Division of Infectious Diseases, Johns Hopkins University School of Medicine, Baltimore, MD 21205, USA.
Department of Health, Behavior and Society, Johns Hopkins University Bloomberg School of Public Health, Baltimore, MD 21205, USA.
Viruses. 2024 Sep 5;16(9):1416. doi: 10.3390/v16091416.
Hepatitis C virus (HCV) infection and hazardous alcohol use are both preventable causes of morbidity and mortality among people who inject drugs (PWID). In the general population, hazardous alcohol is associated with a reduced likelihood of HCV treatment initiation. Less is known about the prevalence and impact of hazardous alcohol use on direct-acting antiviral (DAA) therapy initiation among PWID with active injection drug use.

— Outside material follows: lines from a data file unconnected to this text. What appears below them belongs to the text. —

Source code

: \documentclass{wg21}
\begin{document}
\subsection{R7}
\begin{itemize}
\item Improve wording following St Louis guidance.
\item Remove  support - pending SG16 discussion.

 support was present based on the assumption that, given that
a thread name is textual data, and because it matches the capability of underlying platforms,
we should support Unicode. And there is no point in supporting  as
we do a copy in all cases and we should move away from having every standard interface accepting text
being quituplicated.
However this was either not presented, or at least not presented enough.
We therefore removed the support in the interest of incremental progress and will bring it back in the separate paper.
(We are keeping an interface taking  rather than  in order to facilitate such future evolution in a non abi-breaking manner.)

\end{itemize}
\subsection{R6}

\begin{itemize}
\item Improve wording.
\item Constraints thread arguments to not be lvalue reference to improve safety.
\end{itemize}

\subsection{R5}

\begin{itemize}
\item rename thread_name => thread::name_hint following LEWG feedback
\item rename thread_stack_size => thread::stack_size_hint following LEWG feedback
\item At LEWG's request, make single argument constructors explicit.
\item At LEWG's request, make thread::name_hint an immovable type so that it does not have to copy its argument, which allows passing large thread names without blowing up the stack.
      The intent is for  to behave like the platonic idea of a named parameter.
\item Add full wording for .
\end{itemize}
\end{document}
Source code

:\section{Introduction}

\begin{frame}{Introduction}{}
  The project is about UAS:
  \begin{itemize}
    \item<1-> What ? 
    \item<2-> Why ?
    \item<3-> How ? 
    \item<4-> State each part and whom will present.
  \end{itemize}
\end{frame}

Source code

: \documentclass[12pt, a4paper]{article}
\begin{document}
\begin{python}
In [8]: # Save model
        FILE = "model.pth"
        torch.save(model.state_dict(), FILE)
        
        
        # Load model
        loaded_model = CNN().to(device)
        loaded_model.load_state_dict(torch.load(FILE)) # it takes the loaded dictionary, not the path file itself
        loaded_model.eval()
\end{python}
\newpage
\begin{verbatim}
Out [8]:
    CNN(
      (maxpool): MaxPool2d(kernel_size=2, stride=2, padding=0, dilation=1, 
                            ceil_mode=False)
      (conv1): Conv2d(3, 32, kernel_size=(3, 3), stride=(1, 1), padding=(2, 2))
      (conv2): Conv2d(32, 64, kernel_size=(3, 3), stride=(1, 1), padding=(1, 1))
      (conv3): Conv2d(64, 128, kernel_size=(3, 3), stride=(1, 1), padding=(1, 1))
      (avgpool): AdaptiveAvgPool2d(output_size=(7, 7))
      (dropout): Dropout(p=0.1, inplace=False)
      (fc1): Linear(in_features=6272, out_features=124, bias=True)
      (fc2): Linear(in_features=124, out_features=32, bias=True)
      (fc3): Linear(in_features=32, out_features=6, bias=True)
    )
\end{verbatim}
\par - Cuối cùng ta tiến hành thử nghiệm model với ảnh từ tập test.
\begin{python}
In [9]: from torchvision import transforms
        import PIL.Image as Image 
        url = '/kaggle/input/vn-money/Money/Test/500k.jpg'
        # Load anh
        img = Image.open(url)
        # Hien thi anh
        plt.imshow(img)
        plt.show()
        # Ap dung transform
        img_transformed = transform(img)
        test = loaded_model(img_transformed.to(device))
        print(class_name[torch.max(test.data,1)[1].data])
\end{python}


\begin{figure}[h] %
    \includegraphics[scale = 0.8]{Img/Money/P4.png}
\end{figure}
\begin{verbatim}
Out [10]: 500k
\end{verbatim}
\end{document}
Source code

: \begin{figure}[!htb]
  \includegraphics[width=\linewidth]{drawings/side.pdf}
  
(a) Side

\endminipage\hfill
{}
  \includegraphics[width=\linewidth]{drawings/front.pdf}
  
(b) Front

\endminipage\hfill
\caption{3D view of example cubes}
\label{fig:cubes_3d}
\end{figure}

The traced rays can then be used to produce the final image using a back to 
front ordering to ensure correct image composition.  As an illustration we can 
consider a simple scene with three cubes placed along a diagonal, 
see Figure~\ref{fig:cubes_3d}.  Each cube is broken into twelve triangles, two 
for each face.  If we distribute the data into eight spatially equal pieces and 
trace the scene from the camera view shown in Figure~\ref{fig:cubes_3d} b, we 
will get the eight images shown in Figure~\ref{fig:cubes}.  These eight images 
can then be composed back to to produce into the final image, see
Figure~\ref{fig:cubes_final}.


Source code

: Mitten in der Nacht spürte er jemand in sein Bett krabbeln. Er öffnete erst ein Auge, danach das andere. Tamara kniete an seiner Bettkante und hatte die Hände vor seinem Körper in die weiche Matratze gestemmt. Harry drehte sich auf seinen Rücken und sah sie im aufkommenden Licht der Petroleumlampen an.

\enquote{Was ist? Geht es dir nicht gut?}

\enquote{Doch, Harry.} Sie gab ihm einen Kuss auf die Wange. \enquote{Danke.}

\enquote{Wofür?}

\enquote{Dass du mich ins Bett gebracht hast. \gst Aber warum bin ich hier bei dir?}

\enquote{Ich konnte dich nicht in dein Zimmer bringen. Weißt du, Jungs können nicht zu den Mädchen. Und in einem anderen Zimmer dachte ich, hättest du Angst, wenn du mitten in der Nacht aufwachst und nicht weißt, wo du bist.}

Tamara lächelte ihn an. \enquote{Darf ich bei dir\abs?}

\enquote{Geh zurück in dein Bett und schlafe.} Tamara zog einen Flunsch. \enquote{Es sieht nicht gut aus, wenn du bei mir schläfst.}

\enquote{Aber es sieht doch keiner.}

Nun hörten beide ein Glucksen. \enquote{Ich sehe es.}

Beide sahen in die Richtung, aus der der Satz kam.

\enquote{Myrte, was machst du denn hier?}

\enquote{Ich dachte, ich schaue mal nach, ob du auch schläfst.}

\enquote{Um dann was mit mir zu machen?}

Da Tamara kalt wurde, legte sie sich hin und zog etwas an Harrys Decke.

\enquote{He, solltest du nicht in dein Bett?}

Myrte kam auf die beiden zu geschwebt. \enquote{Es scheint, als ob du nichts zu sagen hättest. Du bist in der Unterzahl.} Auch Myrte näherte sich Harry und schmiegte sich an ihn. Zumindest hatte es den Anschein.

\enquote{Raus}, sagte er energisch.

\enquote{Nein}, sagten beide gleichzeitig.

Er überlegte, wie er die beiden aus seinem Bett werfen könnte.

PWID were recruited via street outreach in Baltimore, Maryland, between 2018 and 2019 and were enrolled in a study cohort. Participants completed a study survey and underwent HCV testing. Self-reported DAA therapy initiation was evaluated at follow-up visits every six months. Hazardous alcohol use was determined based on an AUDIT-C score of ≥4 for men or ≥3 for women. Data were analyzed using multivariable logistic regression with generalized estimating equations.

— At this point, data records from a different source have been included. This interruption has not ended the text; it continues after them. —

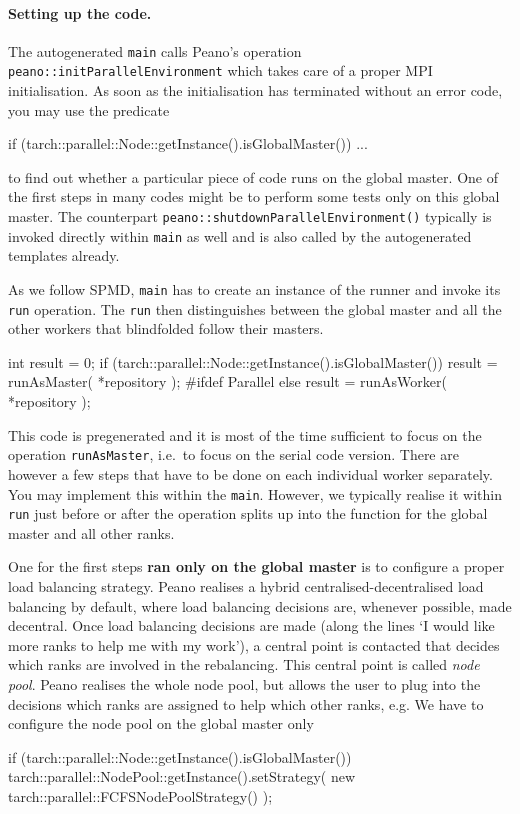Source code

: \paragraph{Setting up the code.}

The autogenerated \texttt{main} calls Peano's operation \newline
\texttt{peano::initParallelEnvironment} which takes care of a proper MPI
initialisation. 
As soon as the initialisation has terminated without an error code, you may use
the predicate

\begin{code}
if (tarch::parallel::Node::getInstance().isGlobalMaster()) {
  ...
}
\end{code}

\noindent
to find out whether a particular piece of code runs on the global master. 
One of the first steps in many codes might be to perform some tests only on this
global master.
The counterpart \texttt{peano::shutdownParallelEnvironment()} typically is
invoked directly within \texttt{main} as well and is also called by the
autogenerated templates already.

As we follow SPMD, \texttt{main} has to create an instance of the runner and
invoke its \texttt{run} operation. 
The \texttt{run} then distinguishes between the global master and all the other
workers that blindfolded follow their masters. 
\begin{code}
  int result = 0;
  if (tarch::parallel::Node::getInstance().isGlobalMaster()) {
    result = runAsMaster( *repository );
  }
  #ifdef Parallel
  else {
    result = runAsWorker( *repository );
  }
\end{code}

\noindent
This code is pregenerated and it is most of the time sufficient to focus on the
operation \texttt{runAsMaster}, i.e.~to focus on the serial code version. There
are however a few steps that have to be done on each individual worker
separately. 
You may implement this within the \texttt{main}.
However, we typically realise it within \texttt{run} just before or after the
operation splits up into the function for the global master and all other ranks.


One for the first steps {\bf ran only on the global master} is to configure a
proper load balancing strategy. 
Peano realises a hybrid centralised-decentralised load balancing by default,
where load balancing decisions are, whenever possible, made decentral. 
Once load balancing decisions are made (along the lines `I would like more
ranks to help me with my work'), a central point is contacted that decides which
ranks are involved in the rebalancing.
This central point is called {\em node pool}.
Peano realises the whole node pool, but allows the user to plug into the
decisions which ranks are assigned to help which other ranks, e.g.
We have to configure the node pool on the global master only
\begin{code}
if (tarch::parallel::Node::getInstance().isGlobalMaster()) {
  tarch::parallel::NodePool::getInstance().setStrategy(
    new tarch::parallel::FCFSNodePoolStrategy()
  );
}
\end{code}

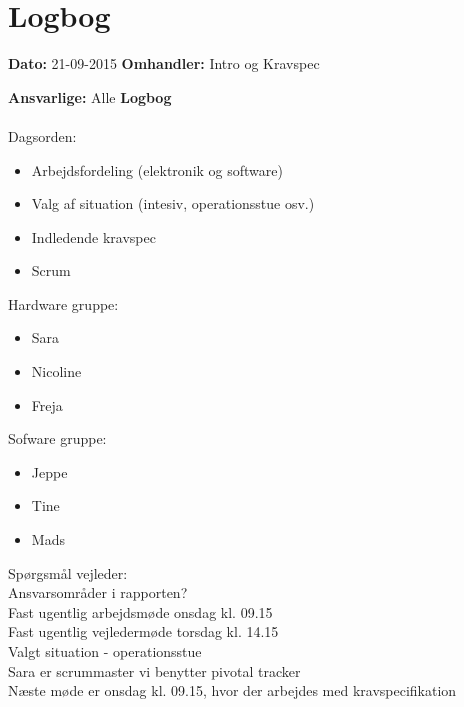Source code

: \chapter{Logbog}

\textbf{Dato:} 21-09-2015
\textbf{Omhandler:} Intro og Kravspec

\textbf{Ansvarlige:} Alle
\textbf{Logbog}
\\
\\
Dagsorden:
\begin{itemize}
	\item Arbejdsfordeling (elektronik og software)
	\item Valg af situation (intesiv, operationsstue osv.)
	\item Indledende kravspec
	\item Scrum
\end{itemize}

Hardware gruppe:
\begin{itemize}
	\item Sara
	\item Nicoline
	\item Freja
\end{itemize}

Sofware gruppe:
\begin{itemize}
	\item Jeppe 
	\item Tine
	\item Mads
\end{itemize}

Spørgsmål vejleder: \\
Ansvarsområder i rapporten?\\
Fast ugentlig arbejdsmøde onsdag kl. 09.15\\
Fast ugentlig vejledermøde torsdag kl. 14.15\\

Valgt situation - operationsstue\\
Sara er scrummaster vi benytter pivotal tracker
\\
Næste møde er onsdag kl. 09.15, hvor der arbejdes med kravspecifikation\\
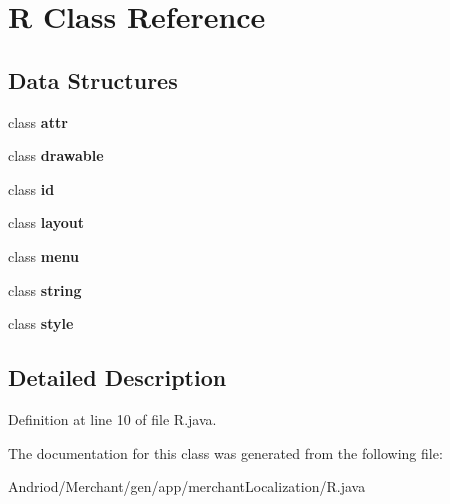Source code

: \hypertarget{classapp_1_1merchant_localization_1_1_r}{\section{R Class Reference}
\label{classapp_1_1merchant_localization_1_1_r}
}
\subsection*{Data Structures}
\begin{DoxyCompactItemize}
\item 
class {\bfseries attr}
\item 
class {\bfseries drawable}
\item 
class {\bfseries id}
\item 
class {\bfseries layout}
\item 
class {\bfseries menu}
\item 
class {\bfseries string}
\item 
class {\bfseries style}
\end{DoxyCompactItemize}


\subsection{Detailed Description}


Definition at line 10 of file R.\-java.



The documentation for this class was generated from the following file\-:\begin{DoxyCompactItemize}
\item 
Andriod/\-Merchant/gen/app/merchant\-Localization/R.\-java\end{DoxyCompactItemize}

Of the 720 PWID recruited, 291 had detectable HCV RNA, and only 134 were aware of their HCV infection. The mean (±standard deviation) age of those that were aware of their infection was 48.7 (±10.3) years, with a slight majority (53.0%) being male and predominantly African American (64.9%). The majority (80/134, 59.7%) met criteria for hazardous alcohol use. Only 16 (11.9%) PWID reported DAA therapy initiation within six months, and 20 (14.9%) reported it within 12 months of follow-up. Hazardous alcohol use (aOR = 1.23, 95% CI = 0.43-3.53) was not associated with DAA treatment initiation.
There was a high prevalence of hazardous alcohol use, low rates of oral DAA therapy initiation, and no association between self-reported hazardous alcohol use and initiation of oral DAA therapy in our sample of PWID that were aware of their chronic HCV infection. Strategies to increase HCV treatment uptake in PWID with active drug use are urgently needed and should integrate alcohol and drug use evaluation and care.
丙型肝炎病毒(HCV)感染和危险饮酒都是导致吸毒者(PWID)发病和死亡的可预防原因。在普通人群中,危险饮酒与 HCV 治疗开始的可能性降低有关。在持续使用注射毒品的 PWID 中,关于危险饮酒对直接作用抗病毒(DAA)治疗开始的影响的了解较少。
2018 年至 2019 年期间,通过巴尔的摩的街头外展招募了 PWID,并将他们纳入了一个研究队列。参与者完成了一项研究调查,并接受了 HCV 检测。在每六个月一次的随访中评估自我报告的 DAA 治疗开始情况。根据 AUDIT-C 评分男性≥4 分或女性≥3 分确定危险饮酒。使用广义估计方程的多变量逻辑回归分析数据。
在招募的 720 名 PWID 中,有 291 名可检测到 HCV RNA,只有 134 名知晓自己的 HCV 感染。知晓自己感染的人的平均(±标准差)年龄为 48.7(±10.3)岁,略多数(53.0%)为男性,主要为非裔美国人(64.9%)。大多数(80/134,59.7%)符合危险饮酒标准。只有 16 名(11.9%)PWID 在 6 个月内报告开始 DAA 治疗,20 名(14.9%)在 12 个月的随访内报告开始 DAA 治疗。危险饮酒(比值比=1.23,95%置信区间=0.43-3.53)与 DAA 治疗开始无关。
在知晓自己慢性 HCV 感染的 PWID 中,危险饮酒的流行率很高,口服 DAA 治疗的开始率很低,且自我报告的危险饮酒与口服 DAA 治疗的开始之间没有关联。迫切需要采取策略来增加活跃吸毒者的 HCV 治疗参与度,并且应该将酒精和药物使用评估和护理纳入其中。